(Extracted data)
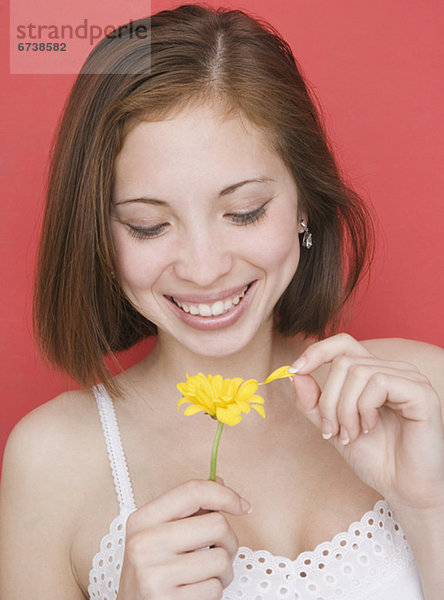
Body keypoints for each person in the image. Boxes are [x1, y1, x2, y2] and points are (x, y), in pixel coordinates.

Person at [0, 4, 443, 599]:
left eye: (245, 212)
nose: (204, 268)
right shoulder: (50, 462)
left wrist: (430, 511)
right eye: (149, 225)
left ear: (304, 203)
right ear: (99, 234)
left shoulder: (422, 396)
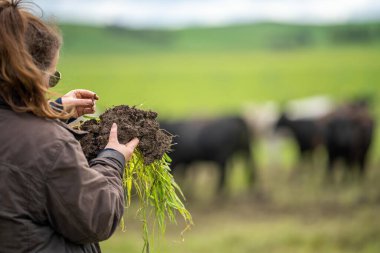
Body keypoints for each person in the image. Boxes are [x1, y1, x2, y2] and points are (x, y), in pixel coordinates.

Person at [0, 1, 139, 252]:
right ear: (30, 73)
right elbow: (97, 217)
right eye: (52, 76)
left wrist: (50, 111)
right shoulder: (51, 145)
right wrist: (112, 160)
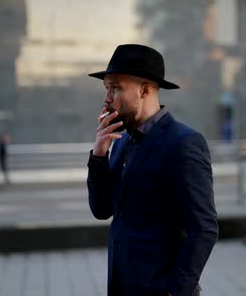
(End Extracted data)
:: Task details ::
All records, pictures excluded: copy them exactly.

:: Answer area ::
Body keypoints for each person in the image. Boxes are [x1, y1, x2, y2] and points are (x, y), in pixel coordinates.

Person at [0, 4, 443, 599]:
left eye: (245, 212)
nose: (204, 268)
right shoulder: (50, 462)
left wrist: (430, 511)
right eye: (149, 225)
left ear: (304, 203)
right ear: (99, 234)
left shoulder: (422, 396)
Body keypoints for each person in the image. Boxes are [x1, y1, x2, y2] and points are (x, y), in pixel coordinates.

Person at [0, 1, 139, 252]:
right ear: (30, 73)
right elbow: (97, 217)
right eye: (52, 76)
left wrist: (50, 111)
right shoulder: (51, 145)
right wrist: (112, 160)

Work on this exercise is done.